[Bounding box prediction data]

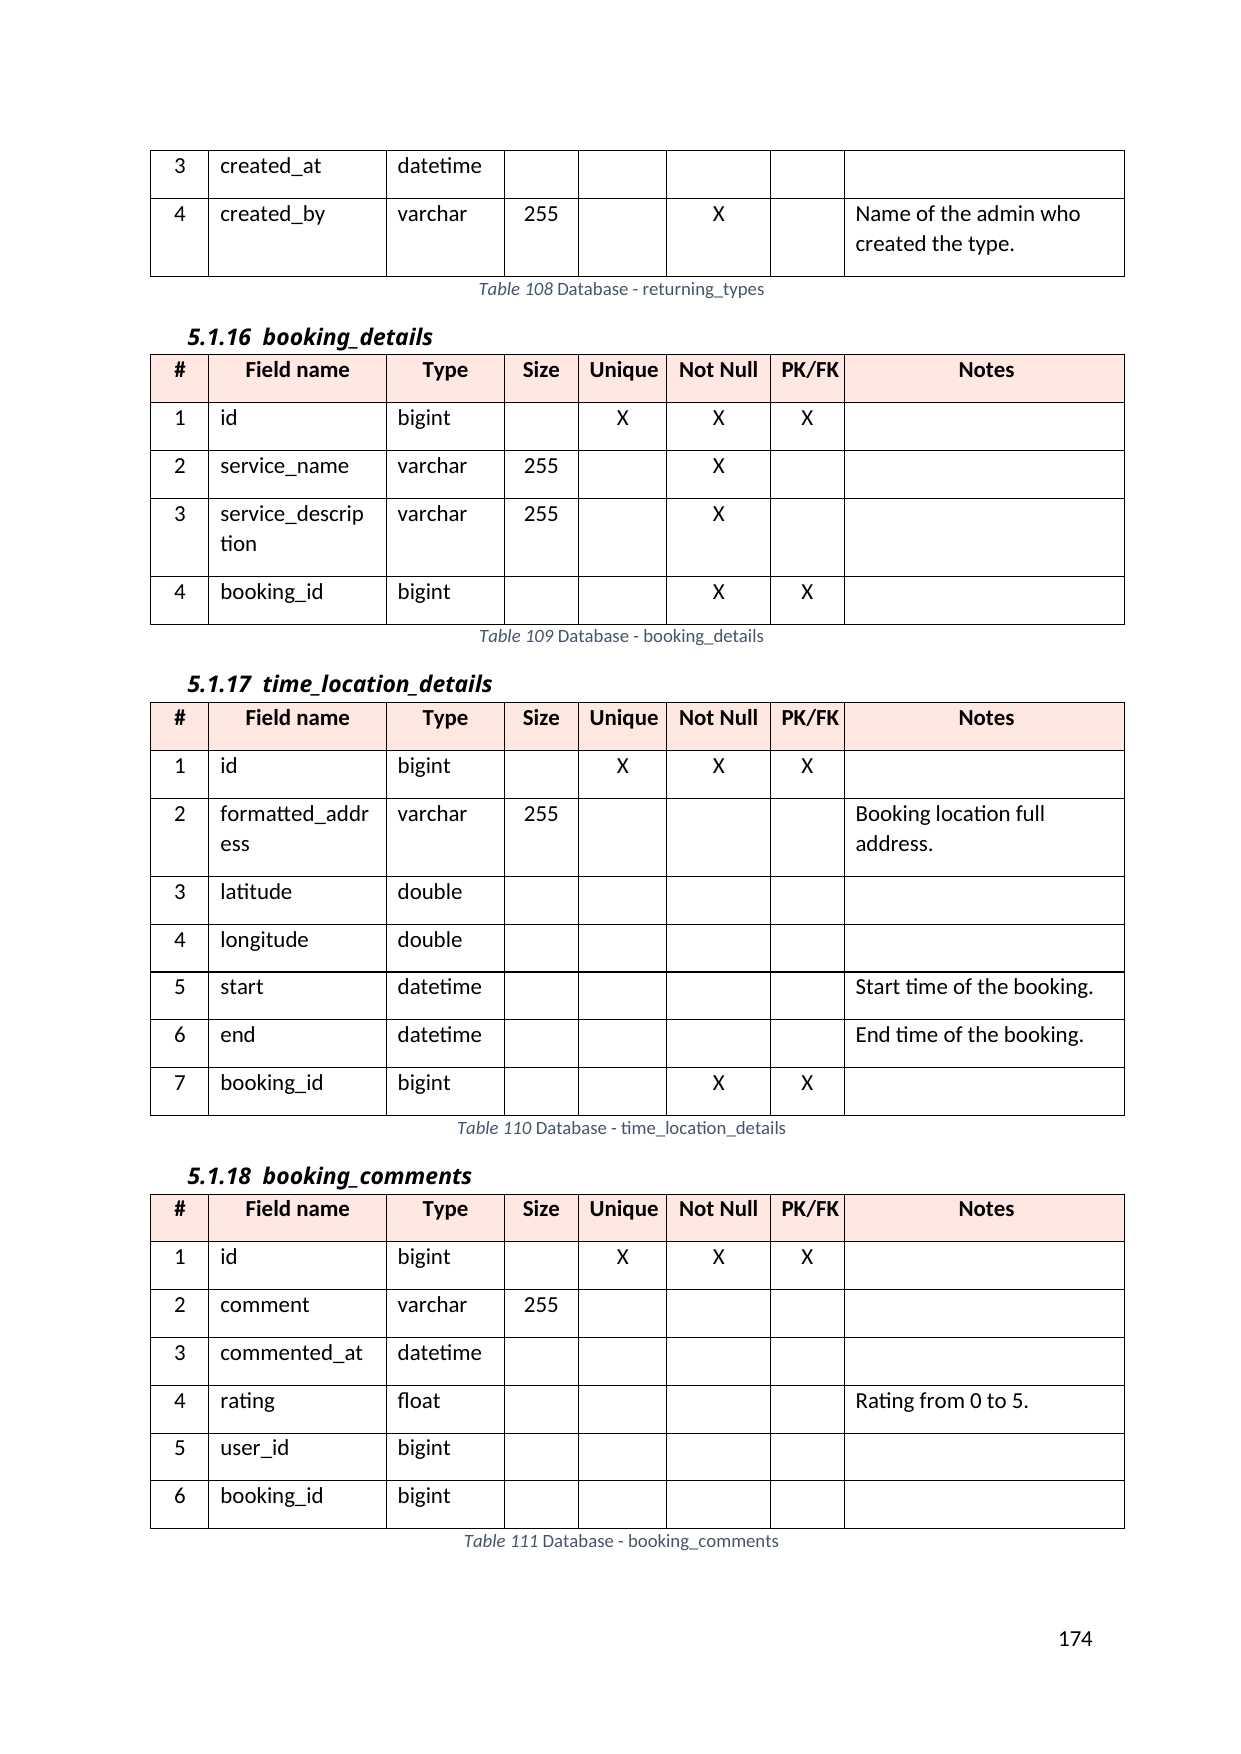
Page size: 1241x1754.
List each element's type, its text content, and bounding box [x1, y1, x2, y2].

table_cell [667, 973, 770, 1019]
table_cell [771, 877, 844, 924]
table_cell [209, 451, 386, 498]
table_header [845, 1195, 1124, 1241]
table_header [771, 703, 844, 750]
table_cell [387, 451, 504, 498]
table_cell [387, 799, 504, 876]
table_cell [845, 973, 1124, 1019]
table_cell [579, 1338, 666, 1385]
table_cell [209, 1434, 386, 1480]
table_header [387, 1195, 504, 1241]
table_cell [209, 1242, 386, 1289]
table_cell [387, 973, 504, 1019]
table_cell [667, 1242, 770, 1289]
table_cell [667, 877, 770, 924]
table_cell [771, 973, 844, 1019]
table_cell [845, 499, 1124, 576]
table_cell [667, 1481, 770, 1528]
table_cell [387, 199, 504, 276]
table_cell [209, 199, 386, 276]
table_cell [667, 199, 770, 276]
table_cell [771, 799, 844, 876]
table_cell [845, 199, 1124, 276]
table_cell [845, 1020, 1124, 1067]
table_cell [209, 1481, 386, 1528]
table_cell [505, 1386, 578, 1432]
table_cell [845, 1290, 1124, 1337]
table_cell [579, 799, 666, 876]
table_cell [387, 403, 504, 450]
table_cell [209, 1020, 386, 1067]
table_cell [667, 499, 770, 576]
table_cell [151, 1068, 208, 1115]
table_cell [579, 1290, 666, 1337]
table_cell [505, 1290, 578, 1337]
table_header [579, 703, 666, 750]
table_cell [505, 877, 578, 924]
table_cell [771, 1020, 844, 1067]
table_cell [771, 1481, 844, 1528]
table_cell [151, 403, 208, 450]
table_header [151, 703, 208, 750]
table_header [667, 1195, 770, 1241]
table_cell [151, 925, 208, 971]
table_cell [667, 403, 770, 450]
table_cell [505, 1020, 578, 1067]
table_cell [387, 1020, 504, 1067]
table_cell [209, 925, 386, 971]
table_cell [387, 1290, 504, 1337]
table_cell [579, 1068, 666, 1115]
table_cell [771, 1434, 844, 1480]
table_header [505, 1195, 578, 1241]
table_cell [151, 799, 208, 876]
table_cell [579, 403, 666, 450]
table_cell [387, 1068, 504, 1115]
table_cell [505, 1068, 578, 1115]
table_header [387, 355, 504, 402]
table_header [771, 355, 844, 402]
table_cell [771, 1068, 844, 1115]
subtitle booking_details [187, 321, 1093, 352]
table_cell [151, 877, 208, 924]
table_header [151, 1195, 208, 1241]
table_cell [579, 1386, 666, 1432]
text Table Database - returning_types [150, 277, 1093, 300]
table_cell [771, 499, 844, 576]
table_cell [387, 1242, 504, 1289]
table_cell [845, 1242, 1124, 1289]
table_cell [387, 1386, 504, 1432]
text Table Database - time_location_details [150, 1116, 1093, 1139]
---
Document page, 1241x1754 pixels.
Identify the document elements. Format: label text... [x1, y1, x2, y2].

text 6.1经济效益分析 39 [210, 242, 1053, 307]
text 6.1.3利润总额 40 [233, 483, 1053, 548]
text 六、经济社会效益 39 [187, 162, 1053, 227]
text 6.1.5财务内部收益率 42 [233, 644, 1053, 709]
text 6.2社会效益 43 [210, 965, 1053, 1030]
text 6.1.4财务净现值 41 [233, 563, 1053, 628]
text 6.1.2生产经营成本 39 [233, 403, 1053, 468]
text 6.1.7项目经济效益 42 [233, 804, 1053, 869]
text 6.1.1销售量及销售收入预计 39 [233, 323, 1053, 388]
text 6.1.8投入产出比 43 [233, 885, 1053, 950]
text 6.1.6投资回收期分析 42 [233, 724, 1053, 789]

- **Your assignment**
Set down again, word for word, the stretch of records from the line with "table_cell [387, 1290, 504, 1337]" to the line with "table_cell [151, 877, 208, 924]", both of those lines included.

- **Exercise answer**
table_cell [387, 1290, 504, 1337]
table_cell [579, 1068, 666, 1115]
table_cell [771, 1434, 844, 1480]
table_header [505, 1195, 578, 1241]
table_cell [151, 799, 208, 876]
table_cell [579, 403, 666, 450]
table_cell [387, 1068, 504, 1115]
table_cell [505, 1068, 578, 1115]
table_header [387, 355, 504, 402]
table_header [771, 355, 844, 402]
table_cell [771, 1068, 844, 1115]
subtitle booking_details [187, 321, 1093, 352]
table_cell [151, 877, 208, 924]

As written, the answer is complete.